На 4 курсе в общежитии у меня его украли. Гумилев был у нас в большой не то что моде, в любви он у нас был. Мы его читали друг другу. Потом прошло какое-то время и на 4 курсе я уже в общем и не жалел, что у меня украли Гумилева. А у меня возникло такое ощущение, что это поэт для первокурсников, для старшеклассников, для провинциальных барышень. Вот какой-то он такой, с незатвердевшими костями. Не то что дурновкусием он страдал, а какой-то был такой немного лубочно, литературно, романтично примитивный. Что-то в нем было немножечко от пустого фантика, – на мой личный вкус, который никому не смею навязывать. Но эти стихи – это был не Блок. Нет. Разный удельный вес. Разная плотность. Разная твердость. Просто разного класса были эти поэты.

…Итак, наступила перестройка, и в конце 80-х потащили все то, что было запрещено. И среди прочего, конечно, сняли запрет с Гумилева и опубликовали его фотографии, его биографию и его стихи. И все стали читать и любить Гумилева. И некоторым образом немножко подзабыли Блока. Вы понимаете, проблема вытеснения в искусстве на самом деле существует. И благие высказывания типа: «В литературе хватит места всем» – нет, не хватит. Боливар, я повторяю, двоих не тащит.

…Давным-давно, в одной книге несколько подросткового характера, типа не то «Библиотечка солдата и матроса», не то «Рассказы об отважных людях», я прочитал сценку, которая совершенно запала в память. Это. Немолодой майор, а может быть уже даже полковник, милиции с усталыми, добрыми, умными глазами, беседует со своим ровесником – уголовником, которого он многократно ловил, сажал, пытался наставить на пусть истинный. Ну, вот теперь этот уголовник почти что завязал, но так или иначе сегодня он на свободе с чистой совестью. И дружески беседует со своим наставником-милиционером. А по профессии он «щипач», то есть он карманник. И милиционер, старый офицер, интересуется, что как это он так может – у людей, когда… люди, неужели не следят?.. Вот чего он не понимает.

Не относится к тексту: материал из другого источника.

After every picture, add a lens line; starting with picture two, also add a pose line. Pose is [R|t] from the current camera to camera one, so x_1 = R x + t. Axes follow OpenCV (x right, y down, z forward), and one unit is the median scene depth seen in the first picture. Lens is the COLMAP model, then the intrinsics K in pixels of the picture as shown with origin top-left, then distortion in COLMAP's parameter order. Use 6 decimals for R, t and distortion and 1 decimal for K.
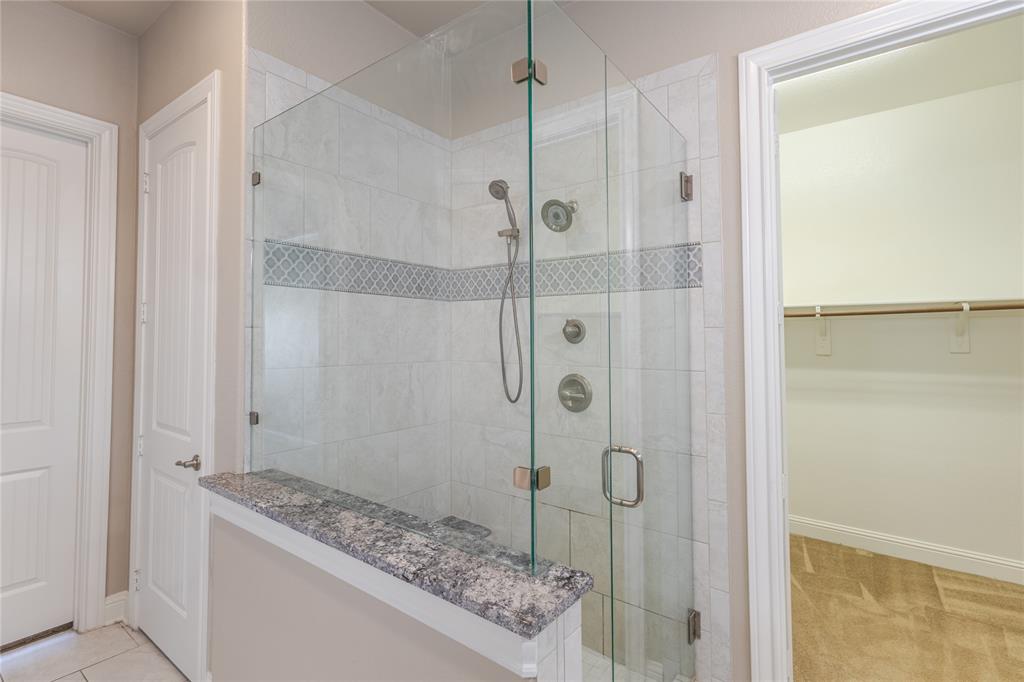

А уголовник ему говорит: «Ну Федор Сергеевич, вот смотрите. Есть, понимаете, такая особенность у человека – что внимание человека может фиксировать в одно и то же время не больше четырех предметов. И вот, значит, выбираешь там, в трамвае, на тротуаре, какого-то человека, который идет. У него портфель, у него какой-то сверток, вот если еще там шляпа, очки, в кармане там что-то торчит. И вот его брать можно спокойно».

– Брось, это как?

– А вот смотрите. Можно поглядеть, что у вас в карманчиках? Вот так… Смотрите. Вот давайте эту газеточку вы возьмите в руку, свернутую. Хорошо. А вот здесь портфельчик, да. Вы его под мышку возьмите, пожалуйста. Вот, хорошо. А вот в эту руку возьмите, пожалуйста, – что здесь? вот сеточка у вас, да? Можно, я в нее буханочку положу хлебца? Вот, вы держите в другой руке. А вот этот плакатик давайте я вам вот так вот сверну, и вы его тоже как-нибудь локотком прижмете. Вот и прекрасно. Теперь повернитесь вокруг себя. Вот – получите ваш портсигар!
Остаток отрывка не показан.